§ Listed entries
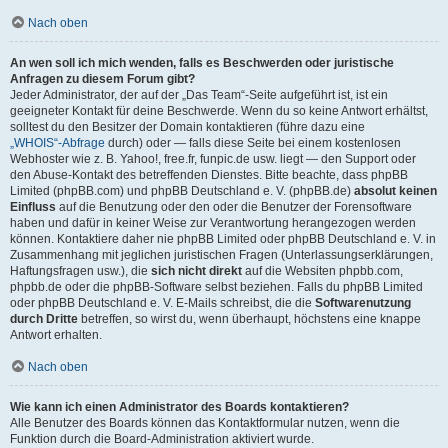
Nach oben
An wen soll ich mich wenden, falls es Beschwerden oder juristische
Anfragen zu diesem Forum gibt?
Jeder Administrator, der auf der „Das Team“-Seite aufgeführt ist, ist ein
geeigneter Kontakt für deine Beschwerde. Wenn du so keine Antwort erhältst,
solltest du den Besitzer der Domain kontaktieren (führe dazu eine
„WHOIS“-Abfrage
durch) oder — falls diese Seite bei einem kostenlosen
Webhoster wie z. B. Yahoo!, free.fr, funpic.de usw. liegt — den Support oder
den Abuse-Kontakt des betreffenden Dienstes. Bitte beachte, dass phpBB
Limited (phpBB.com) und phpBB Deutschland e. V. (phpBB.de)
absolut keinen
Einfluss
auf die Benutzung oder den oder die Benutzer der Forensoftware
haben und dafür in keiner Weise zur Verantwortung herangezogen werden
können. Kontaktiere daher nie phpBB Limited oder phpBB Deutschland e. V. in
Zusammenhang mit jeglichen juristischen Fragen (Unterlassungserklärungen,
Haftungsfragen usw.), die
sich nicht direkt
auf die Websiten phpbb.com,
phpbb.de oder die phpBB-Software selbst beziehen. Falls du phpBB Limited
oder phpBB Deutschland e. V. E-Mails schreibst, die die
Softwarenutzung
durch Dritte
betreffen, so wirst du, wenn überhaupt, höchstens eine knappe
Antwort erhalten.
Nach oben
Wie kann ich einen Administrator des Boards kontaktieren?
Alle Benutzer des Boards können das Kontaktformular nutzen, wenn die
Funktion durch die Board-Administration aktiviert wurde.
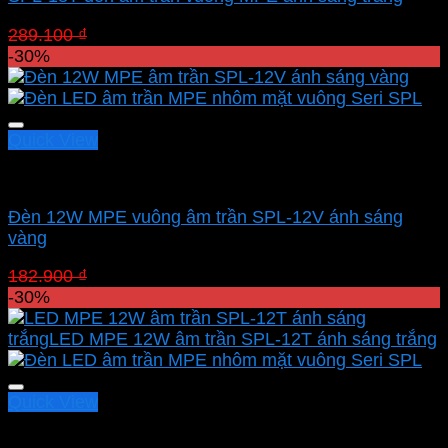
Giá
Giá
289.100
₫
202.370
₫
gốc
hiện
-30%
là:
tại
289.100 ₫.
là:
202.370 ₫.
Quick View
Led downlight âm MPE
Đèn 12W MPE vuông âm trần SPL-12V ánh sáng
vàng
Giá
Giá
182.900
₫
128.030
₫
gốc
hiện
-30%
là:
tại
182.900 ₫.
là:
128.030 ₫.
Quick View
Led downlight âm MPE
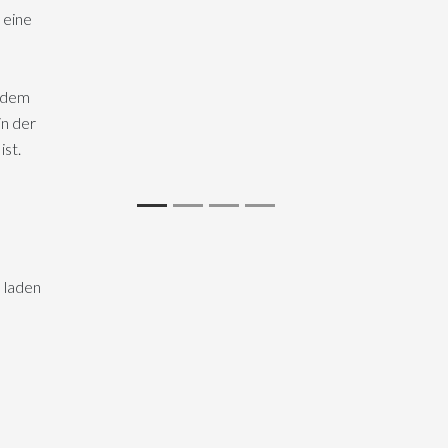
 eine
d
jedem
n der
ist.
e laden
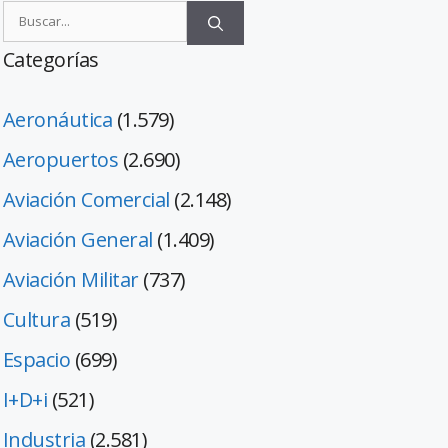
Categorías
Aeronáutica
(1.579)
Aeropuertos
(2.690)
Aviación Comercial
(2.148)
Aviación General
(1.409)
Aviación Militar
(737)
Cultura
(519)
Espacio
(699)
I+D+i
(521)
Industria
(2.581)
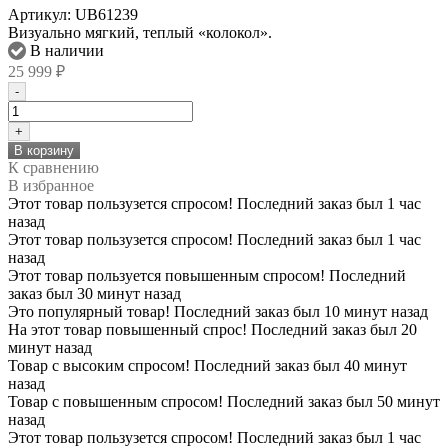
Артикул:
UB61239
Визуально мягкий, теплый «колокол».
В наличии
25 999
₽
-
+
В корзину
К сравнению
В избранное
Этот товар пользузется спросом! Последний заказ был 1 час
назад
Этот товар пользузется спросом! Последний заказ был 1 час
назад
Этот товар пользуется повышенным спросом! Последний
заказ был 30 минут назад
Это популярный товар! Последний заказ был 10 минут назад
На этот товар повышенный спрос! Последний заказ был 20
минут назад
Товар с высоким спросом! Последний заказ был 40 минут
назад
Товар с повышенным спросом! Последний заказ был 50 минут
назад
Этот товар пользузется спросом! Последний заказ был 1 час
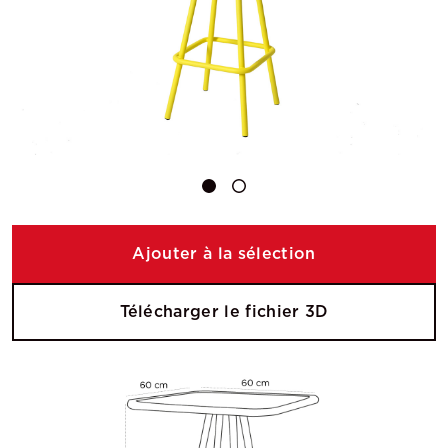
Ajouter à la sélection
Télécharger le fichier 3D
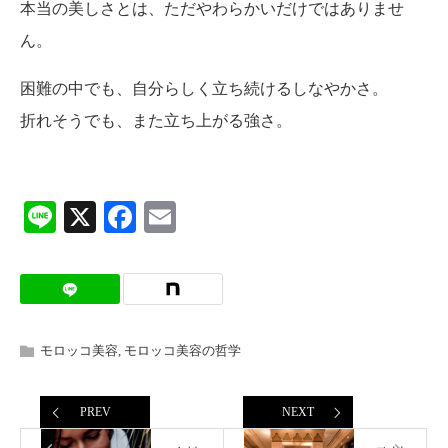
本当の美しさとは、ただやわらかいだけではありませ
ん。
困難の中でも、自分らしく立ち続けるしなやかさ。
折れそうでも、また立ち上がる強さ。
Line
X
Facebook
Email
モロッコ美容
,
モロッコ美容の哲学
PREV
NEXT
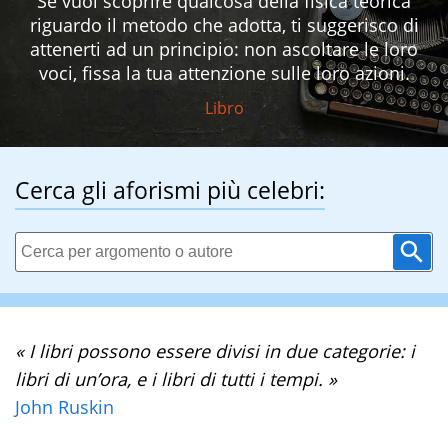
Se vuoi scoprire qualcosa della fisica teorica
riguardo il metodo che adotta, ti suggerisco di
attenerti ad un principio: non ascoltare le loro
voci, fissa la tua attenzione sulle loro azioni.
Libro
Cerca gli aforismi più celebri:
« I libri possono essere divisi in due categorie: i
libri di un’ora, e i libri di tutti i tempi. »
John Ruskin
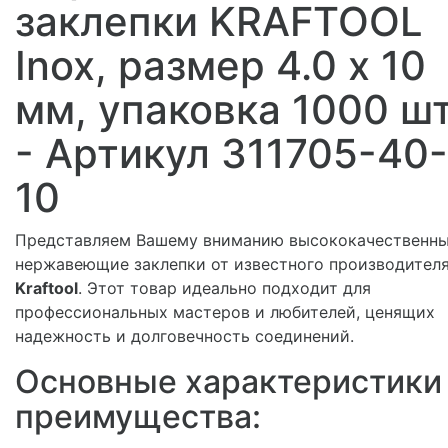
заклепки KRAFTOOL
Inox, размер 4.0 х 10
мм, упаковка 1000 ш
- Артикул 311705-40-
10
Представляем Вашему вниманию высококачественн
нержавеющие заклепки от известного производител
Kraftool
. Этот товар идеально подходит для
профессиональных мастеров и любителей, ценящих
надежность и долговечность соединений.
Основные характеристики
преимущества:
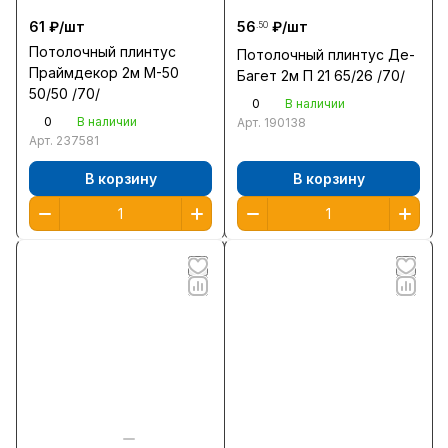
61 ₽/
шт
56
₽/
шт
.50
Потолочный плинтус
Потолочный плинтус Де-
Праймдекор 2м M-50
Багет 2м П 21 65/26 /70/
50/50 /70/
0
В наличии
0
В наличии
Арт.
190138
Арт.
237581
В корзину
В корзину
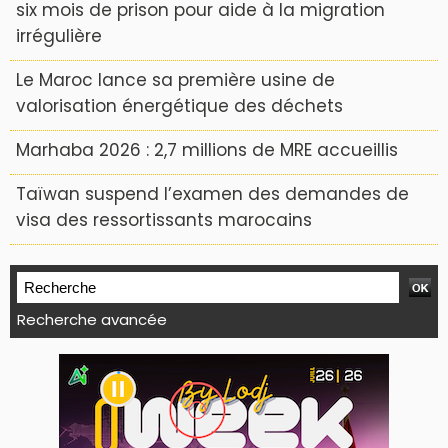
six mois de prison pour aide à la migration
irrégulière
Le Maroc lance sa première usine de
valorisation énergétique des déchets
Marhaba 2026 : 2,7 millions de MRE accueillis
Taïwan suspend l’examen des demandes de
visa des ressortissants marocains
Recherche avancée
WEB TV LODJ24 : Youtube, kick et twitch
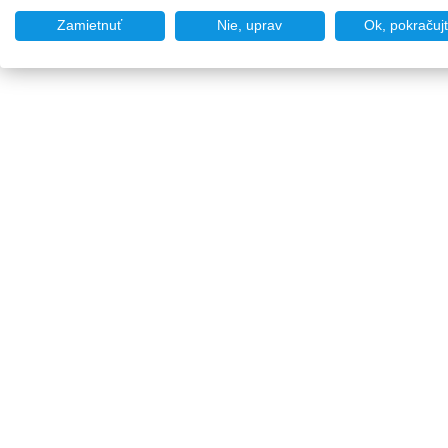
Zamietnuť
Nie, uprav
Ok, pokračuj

§ Task prompt
Please repeat all the text lines of the material above word for word, from the first line through the last. Leave the pictures out of your answer.

§ Solution to this exercise
Nach oben
An wen soll ich mich wenden, falls es Beschwerden oder juristische
Anfragen zu diesem Forum gibt?
Jeder Administrator, der auf der „Das Team“-Seite aufgeführt ist, ist ein
geeigneter Kontakt für deine Beschwerde. Wenn du so keine Antwort erhältst,
solltest du den Besitzer der Domain kontaktieren (führe dazu eine
„WHOIS“-Abfrage
durch) oder — falls diese Seite bei einem kostenlosen
Webhoster wie z. B. Yahoo!, free.fr, funpic.de usw. liegt — den Support oder
den Abuse-Kontakt des betreffenden Dienstes. Bitte beachte, dass phpBB
Limited (phpBB.com) und phpBB Deutschland e. V. (phpBB.de)
absolut keinen
Einfluss
auf die Benutzung oder den oder die Benutzer der Forensoftware
haben und dafür in keiner Weise zur Verantwortung herangezogen werden
können. Kontaktiere daher nie phpBB Limited oder phpBB Deutschland e. V. in
Zusammenhang mit jeglichen juristischen Fragen (Unterlassungserklärungen,
Haftungsfragen usw.), die
sich nicht direkt
auf die Websiten phpbb.com,
phpbb.de oder die phpBB-Software selbst beziehen. Falls du phpBB Limited
oder phpBB Deutschland e. V. E-Mails schreibst, die die
Softwarenutzung
durch Dritte
betreffen, so wirst du, wenn überhaupt, höchstens eine knappe
Antwort erhalten.
Nach oben
Wie kann ich einen Administrator des Boards kontaktieren?
Alle Benutzer des Boards können das Kontaktformular nutzen, wenn die
Funktion durch die Board-Administration aktiviert wurde.
Giá
Giá
289.100
₫
202.370
₫
gốc
hiện
-30%
là:
tại
289.100 ₫.
là:
202.370 ₫.
Quick View
Led downlight âm MPE
Đèn 12W MPE vuông âm trần SPL-12V ánh sáng
vàng
Giá
Giá
182.900
₫
128.030
₫
gốc
hiện
-30%
là:
tại
182.900 ₫.
là:
128.030 ₫.
Quick View
Led downlight âm MPE
 eine
d
jedem
n der
ist.
e laden
Categorías
Aeronáutica
(1.579)
Aeropuertos
(2.690)
Aviación Comercial
(2.148)
Aviación General
(1.409)
Aviación Militar
(737)
Cultura
(519)
Espacio
(699)
I+D+i
(521)
Industria
(2.581)
Артикул:
UB61239
Визуально мягкий, теплый «колокол».
В наличии
25 999
₽
-
+
В корзину
К сравнению
В избранное
Этот товар пользузется спросом! Последний заказ был 1 час
назад
Этот товар пользузется спросом! Последний заказ был 1 час
назад
Этот товар пользуется повышенным спросом! Последний
заказ был 30 минут назад
Это популярный товар! Последний заказ был 10 минут назад
На этот товар повышенный спрос! Последний заказ был 20
минут назад
Товар с высоким спросом! Последний заказ был 40 минут
назад
Товар с повышенным спросом! Последний заказ был 50 минут
назад
Этот товар пользузется спросом! Последний заказ был 1 час
Ajouter à la sélection
Télécharger le fichier 3D
本当の美しさとは、ただやわらかいだけではありませ
ん。
困難の中でも、自分らしく立ち続けるしなやかさ。
折れそうでも、また立ち上がる強さ。
Line
X
Facebook
Email
モロッコ美容
,
モロッコ美容の哲学
PREV
NEXT
Se vuoi scoprire qualcosa della fisica teorica
riguardo il metodo che adotta, ti suggerisco di
attenerti ad un principio: non ascoltare le loro
voci, fissa la tua attenzione sulle loro azioni.
Libro
Cerca gli aforismi più celebri:
« I libri possono essere divisi in due categorie: i
libri di un’ora, e i libri di tutti i tempi. »
John Ruskin
заклепки KRAFTOOL
Inox, размер 4.0 х 10
мм, упаковка 1000 ш
- Артикул 311705-40-
10
Представляем Вашему вниманию высококачественн
нержавеющие заклепки от известного производител
Kraftool
. Этот товар идеально подходит для
профессиональных мастеров и любителей, ценящих
надежность и долговечность соединений.
Основные характеристики
преимущества:
61 ₽/
шт
56
₽/
шт
.50
Потолочный плинтус
Потолочный плинтус Де-
Праймдекор 2м M-50
Багет 2м П 21 65/26 /70/
50/50 /70/
0
В наличии
0
В наличии
Арт.
190138
Арт.
237581
В корзину
В корзину
six mois de prison pour aide à la migration
irrégulière
Le Maroc lance sa première usine de
valorisation énergétique des déchets
Marhaba 2026 : 2,7 millions de MRE accueillis
Taïwan suspend l’examen des demandes de
visa des ressortissants marocains
Recherche avancée
WEB TV LODJ24 : Youtube, kick et twitch
Zamietnuť
Nie, uprav
Ok, pokračuj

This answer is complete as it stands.